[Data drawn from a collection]
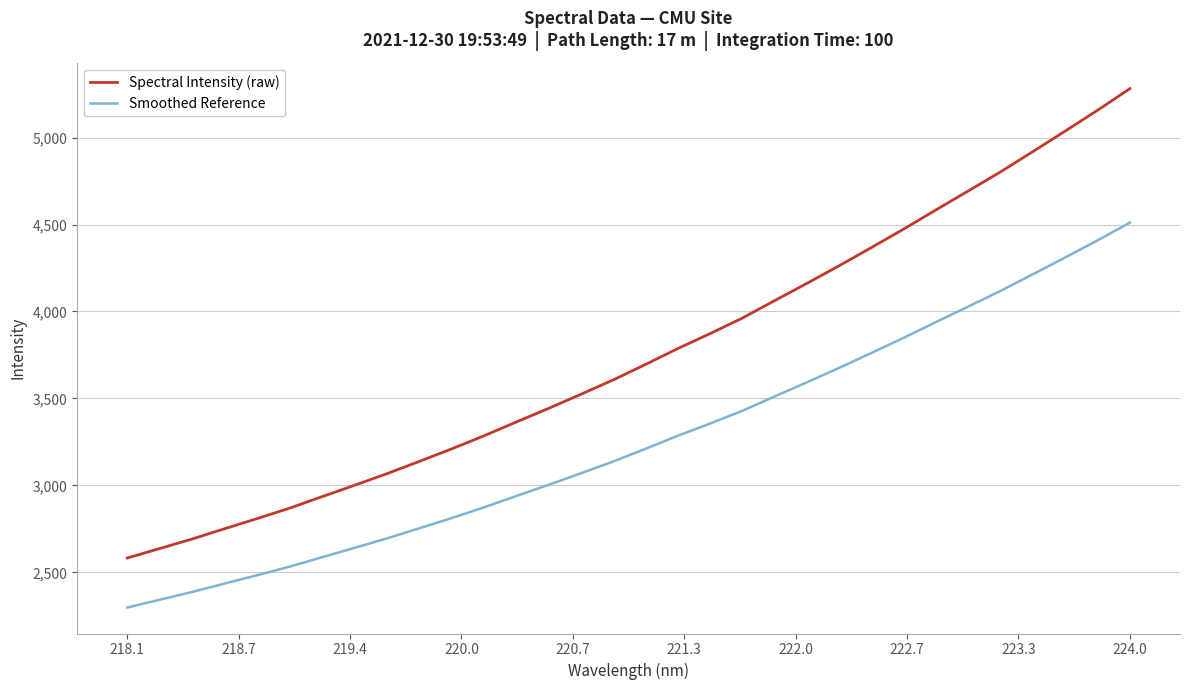

What is the sum of all Smoothed Reference values?

104172.6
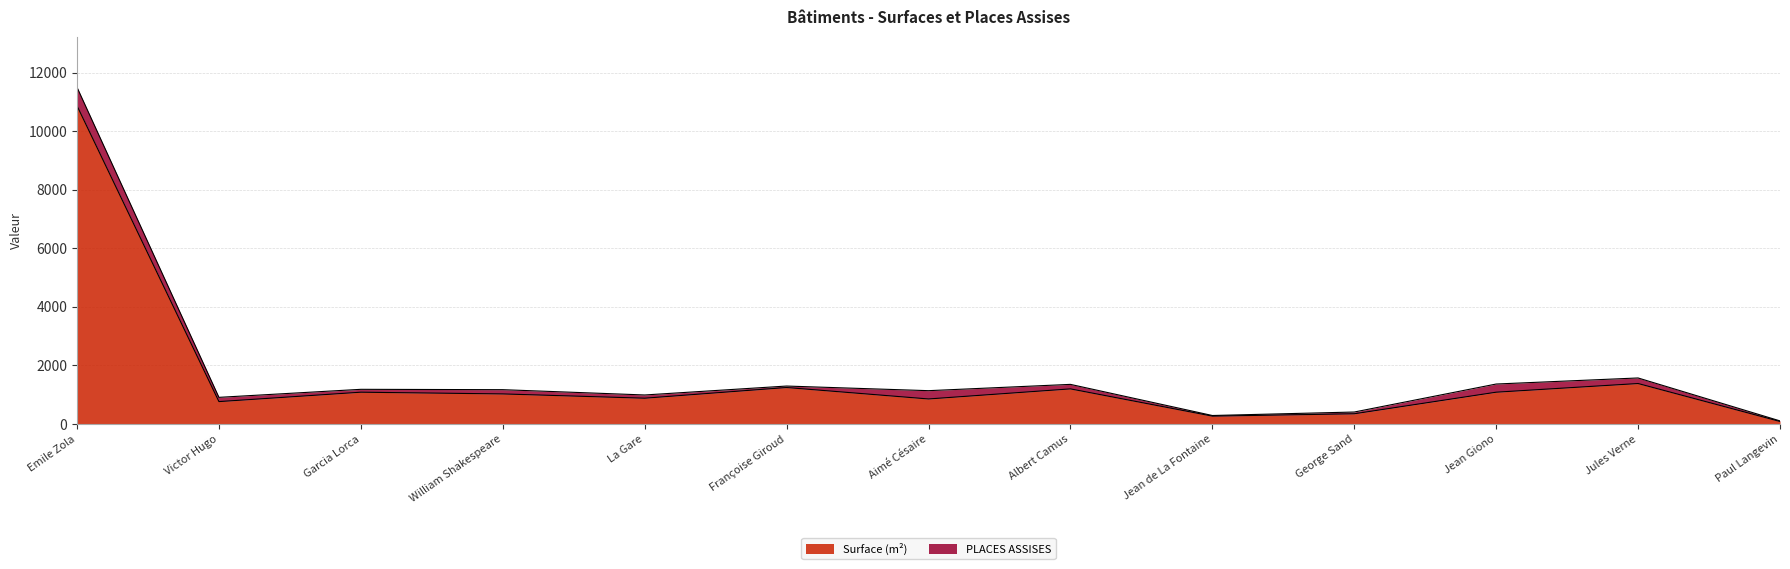

The chart shows a value of 513 at George Sand. True or false?

False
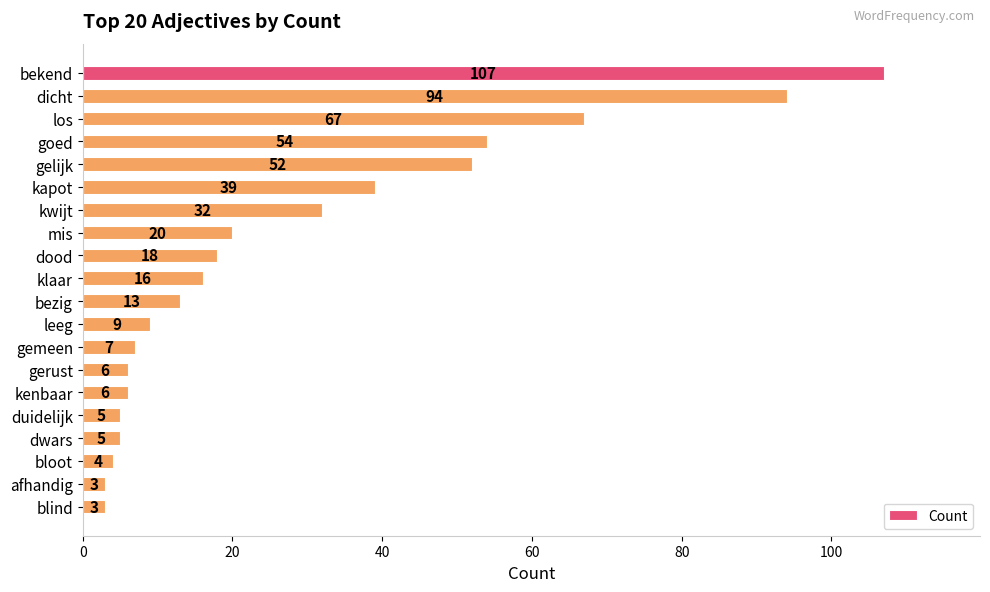

Between kwijt and bezig, which is larger?

kwijt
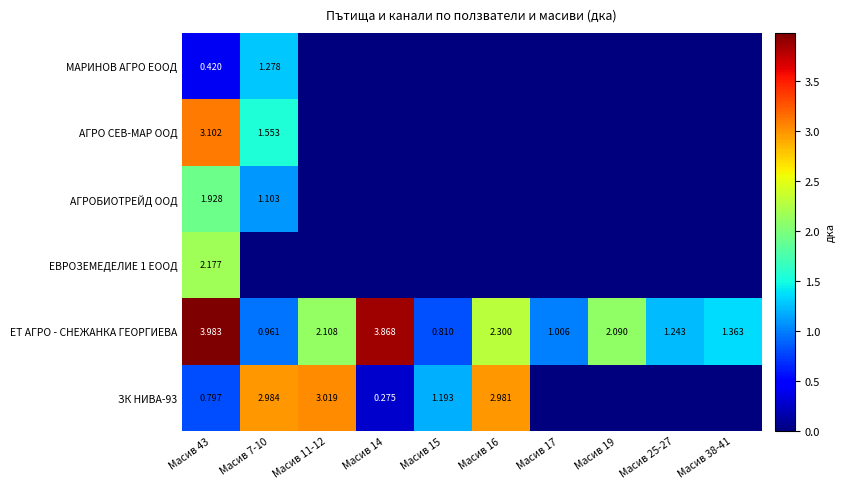

What is the greatest value displayed?

4.0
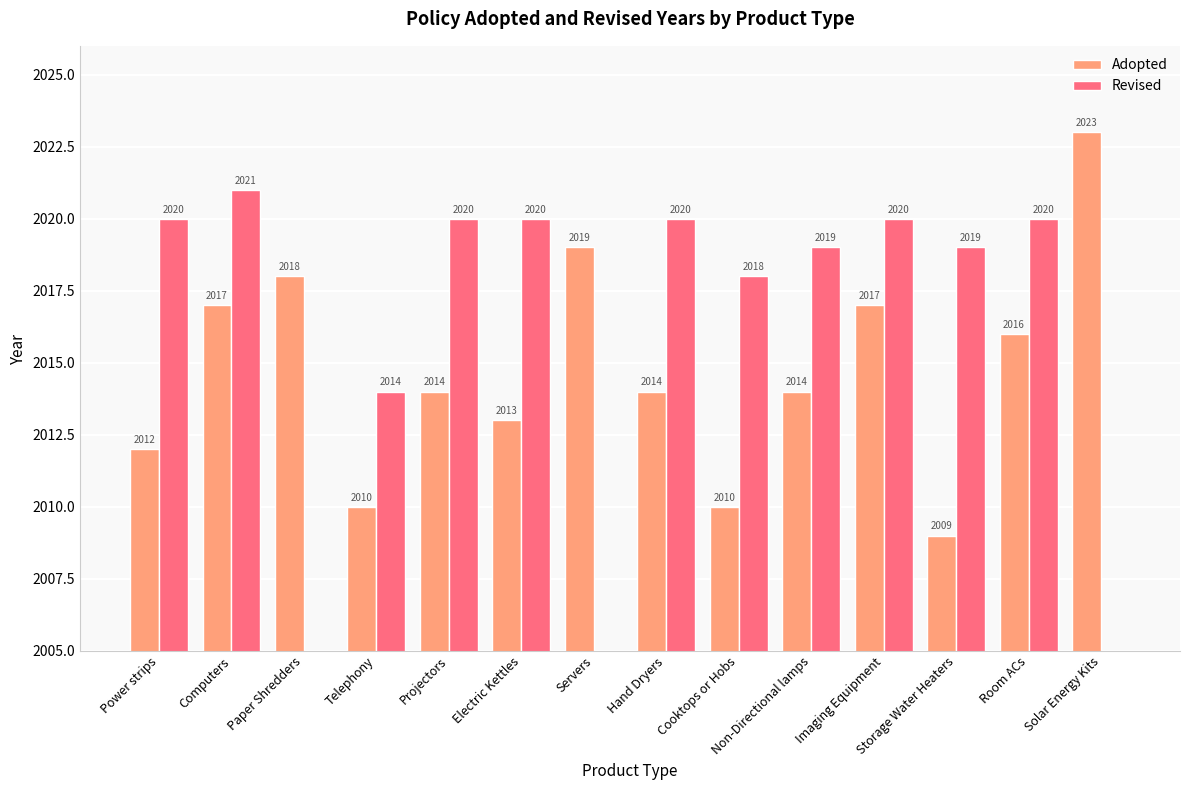

The value of Adopted at Projectors is 2014. True or false?

True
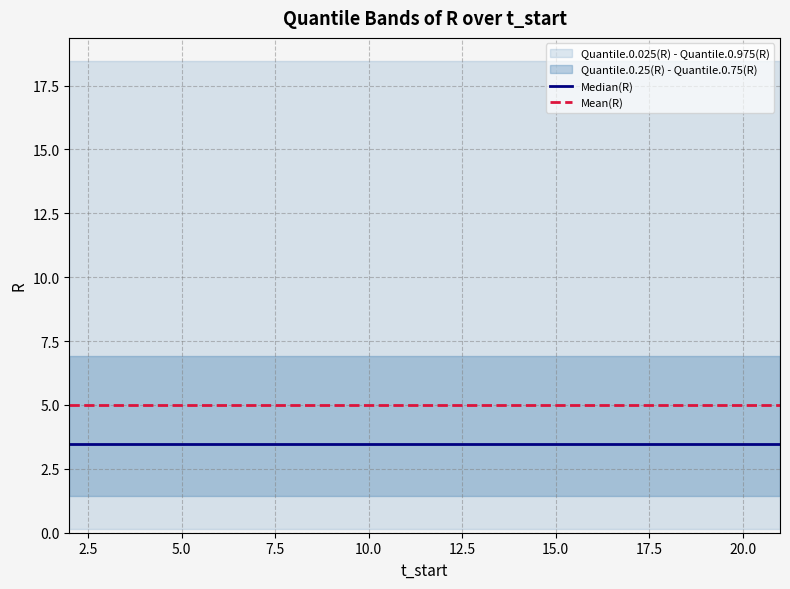

What is the label of the 3rd point from the left?

5.0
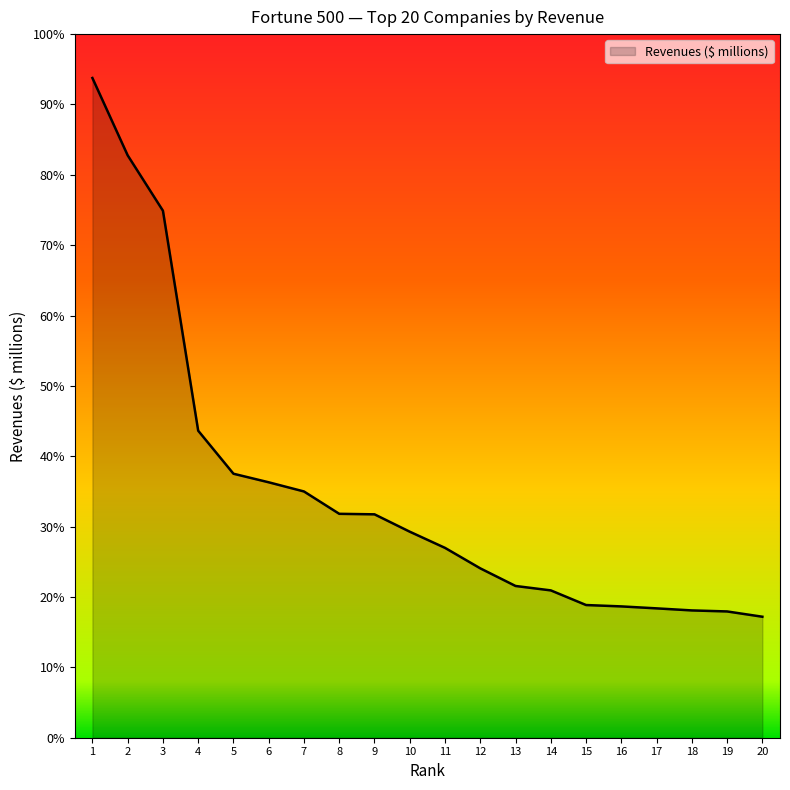

What is the change in value from 10 to 15?

-2084.5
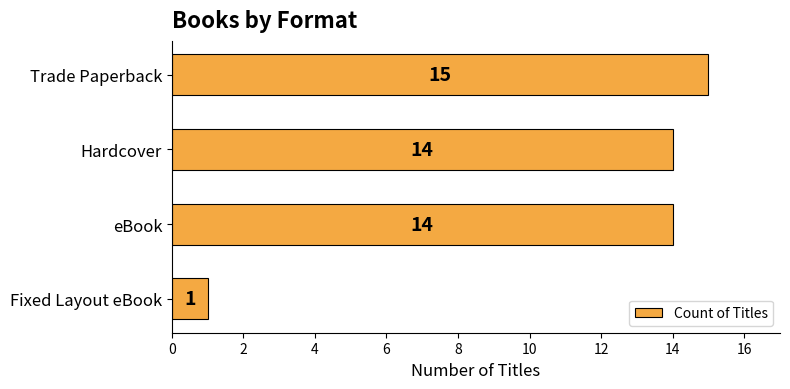

What value does the data have at Hardcover, to the nearest 5?

15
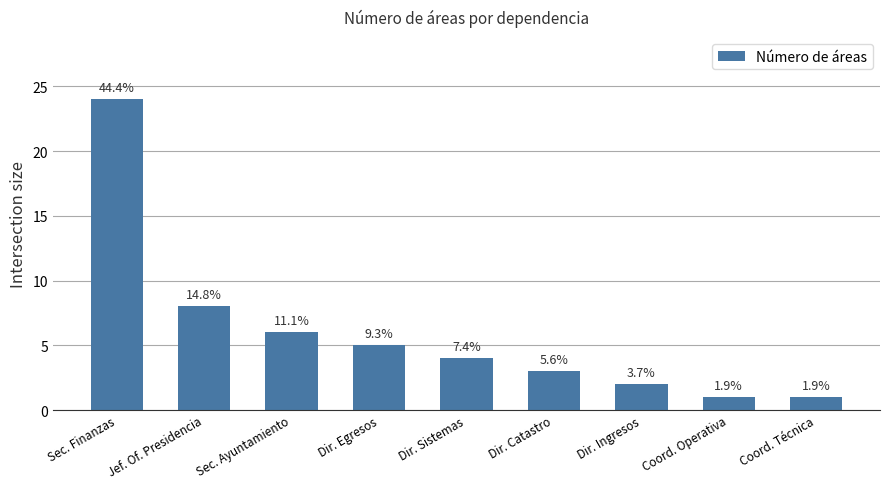

What is the difference between the values at Dir. Catastro and Sec. Ayuntamiento?

3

» What is required
Copy all the entries above with "True or false?" changed to "Correct or incorrect?" and everything else left the same, and leave out the pictures.

» Task solution
What is the sum of all Smoothed Reference values?

104172.6

The chart shows a value of 513 at George Sand. Correct or incorrect?

False

Between kwijt and bezig, which is larger?

kwijt

What is the greatest value displayed?

4.0

The value of Adopted at Projectors is 2014. Correct or incorrect?

True

What is the label of the 3rd point from the left?

5.0

What is the change in value from 10 to 15?

-2084.5

What value does the data have at Hardcover, to the nearest 5?

15

What is the difference between the values at Dir. Catastro and Sec. Ayuntamiento?

3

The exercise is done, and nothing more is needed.